====== Material provided ======
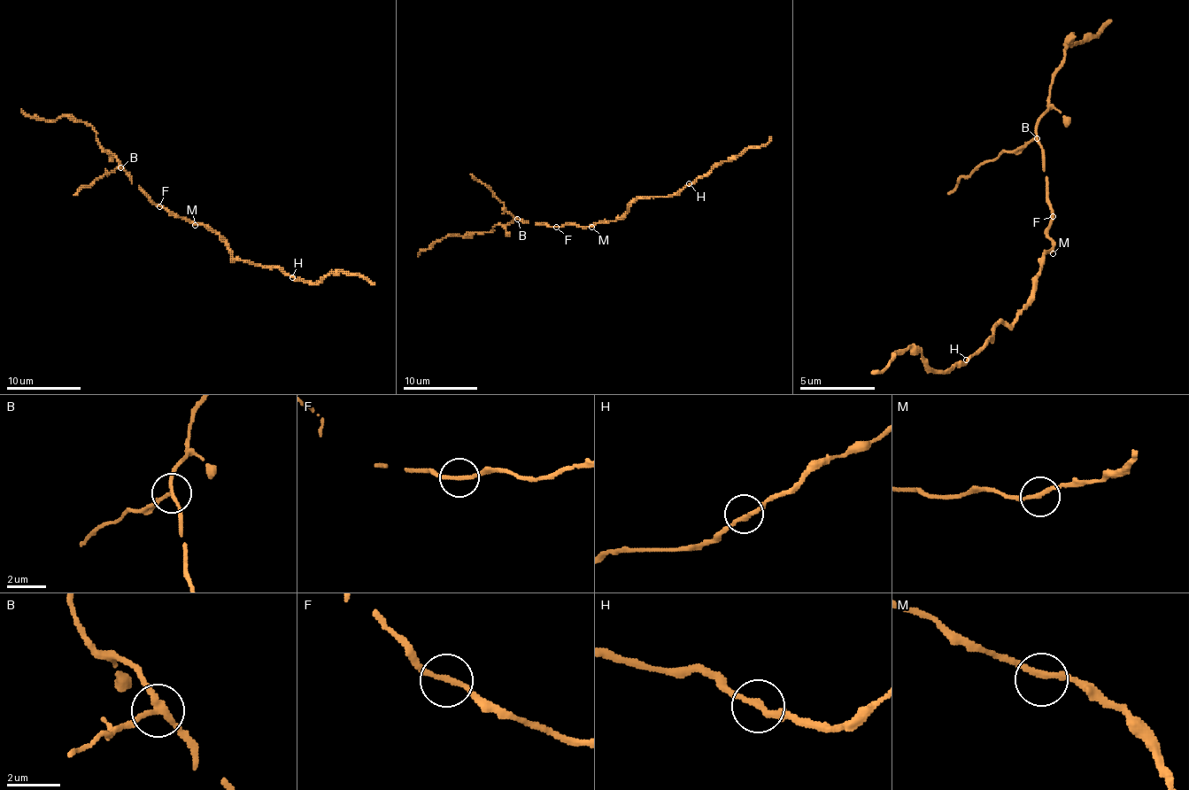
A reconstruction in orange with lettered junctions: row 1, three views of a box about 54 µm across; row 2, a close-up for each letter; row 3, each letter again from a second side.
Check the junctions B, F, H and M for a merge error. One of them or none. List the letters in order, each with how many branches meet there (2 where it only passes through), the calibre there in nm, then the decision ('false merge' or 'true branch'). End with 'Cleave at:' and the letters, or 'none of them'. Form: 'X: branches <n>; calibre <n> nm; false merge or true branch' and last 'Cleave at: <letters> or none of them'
B: branches 3; calibre 170 nm; false merge
F: branches 2; calibre 200 nm; true branch
H: branches 2; calibre 200 nm; true branch
M: branches 2; calibre 200 nm; true branch
Cleave at: B

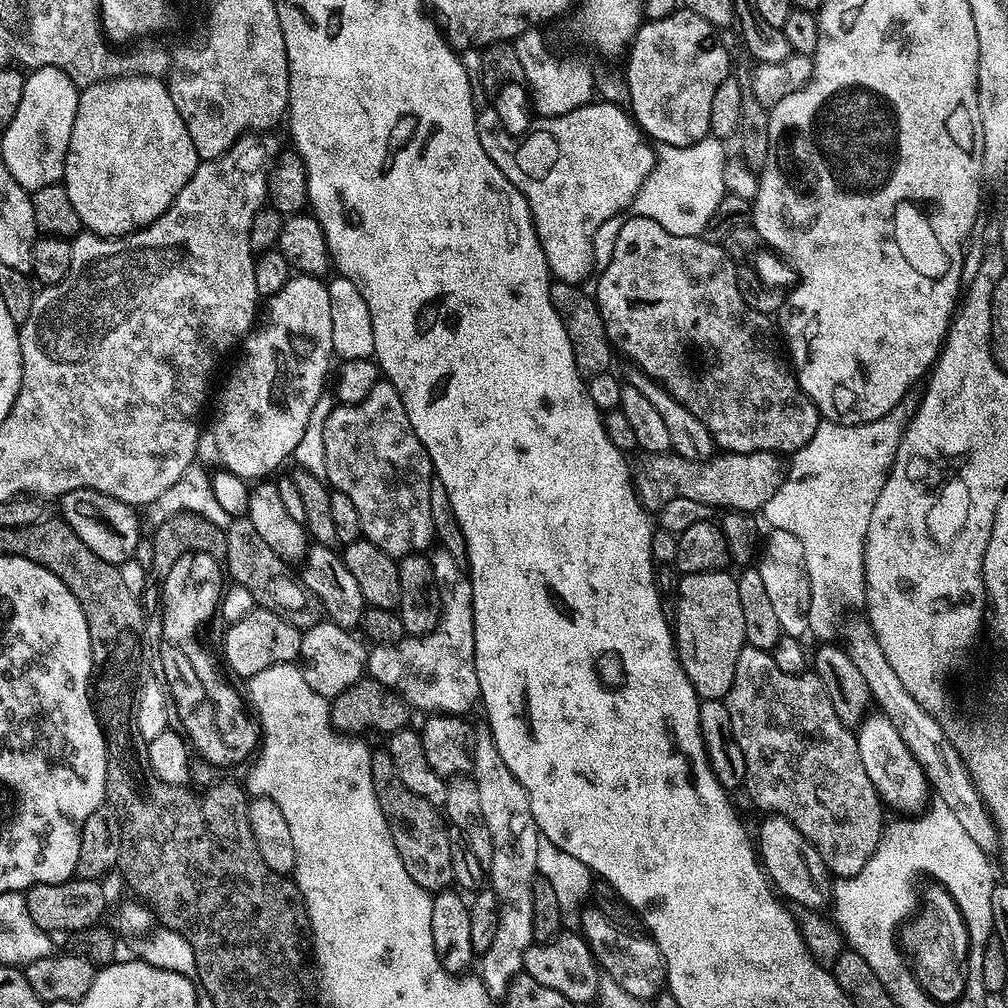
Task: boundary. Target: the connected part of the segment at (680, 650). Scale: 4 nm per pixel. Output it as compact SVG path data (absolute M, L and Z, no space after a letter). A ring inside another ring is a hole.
M717 570L714 572L699 572L698 574L684 574L681 575L679 579L680 581L676 584L676 620L674 616L676 657L680 659L682 670L686 670L686 674L694 686L696 695L699 696L701 700L723 700L734 682L734 666L738 666L738 654L742 654L742 650L746 646L744 639L744 635L746 634L746 622L742 619L742 602L738 599L738 582L736 581L736 576L733 575L733 573L728 573L728 570Z

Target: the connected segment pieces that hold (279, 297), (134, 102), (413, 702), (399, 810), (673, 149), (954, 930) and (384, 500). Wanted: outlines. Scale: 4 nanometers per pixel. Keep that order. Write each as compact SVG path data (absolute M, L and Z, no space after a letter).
======
> [Action item]:
Aside from its pictures, the listing must be given again in full, exactly as it appears.

> [Solution to the exercise]:
A reconstruction in orange with lettered junctions: row 1, three views of a box about 54 µm across; row 2, a close-up for each letter; row 3, each letter again from a second side.
Check the junctions B, F, H and M for a merge error. One of them or none. List the letters in order, each with how many branches meet there (2 where it only passes through), the calibre there in nm, then the decision ('false merge' or 'true branch'). End with 'Cleave at:' and the letters, or 'none of them'. Form: 'X: branches <n>; calibre <n> nm; false merge or true branch' and last 'Cleave at: <letters> or none of them'
B: branches 3; calibre 170 nm; false merge
F: branches 2; calibre 200 nm; true branch
H: branches 2; calibre 200 nm; true branch
M: branches 2; calibre 200 nm; true branch
Cleave at: B

Task: boundary. Target: the connected part of the segment at (680, 650). Scale: 4 nm per pixel. Output it as compact SVG path data (absolute M, L and Z, no space after a letter). A ring inside another ring is a hole.
M717 570L714 572L699 572L698 574L684 574L681 575L679 579L680 581L676 584L676 620L674 616L676 657L680 659L682 670L686 670L686 674L694 686L696 695L699 696L701 700L723 700L734 682L734 666L738 666L738 654L742 654L742 650L746 646L744 639L744 635L746 634L746 622L742 619L742 602L738 599L738 582L736 581L736 576L733 575L733 573L728 573L728 570Z

Target: the connected segment pieces that hold (279, 297), (134, 102), (413, 702), (399, 810), (673, 149), (954, 930) and (384, 500). Wanted: outlines. Scale: 4 nanometers per pixel. Keep that order. Write each as compact SVG path data (absolute M, L and Z, no space after a letter).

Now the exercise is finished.